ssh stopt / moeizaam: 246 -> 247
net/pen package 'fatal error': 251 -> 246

----

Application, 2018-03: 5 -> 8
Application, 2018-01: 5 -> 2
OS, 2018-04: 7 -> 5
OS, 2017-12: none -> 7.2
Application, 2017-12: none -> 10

----

Request :: Taking the entries above, restate exactly those lines that fall between the line with "Application, 2018-01: 5 -> 2" and the line with "Application, 2017-12: none -> 10", keeping both of those lines too.

Reply to the task ::
Application, 2018-01: 5 -> 2
OS, 2018-04: 7 -> 5
OS, 2017-12: none -> 7.2
Application, 2017-12: none -> 10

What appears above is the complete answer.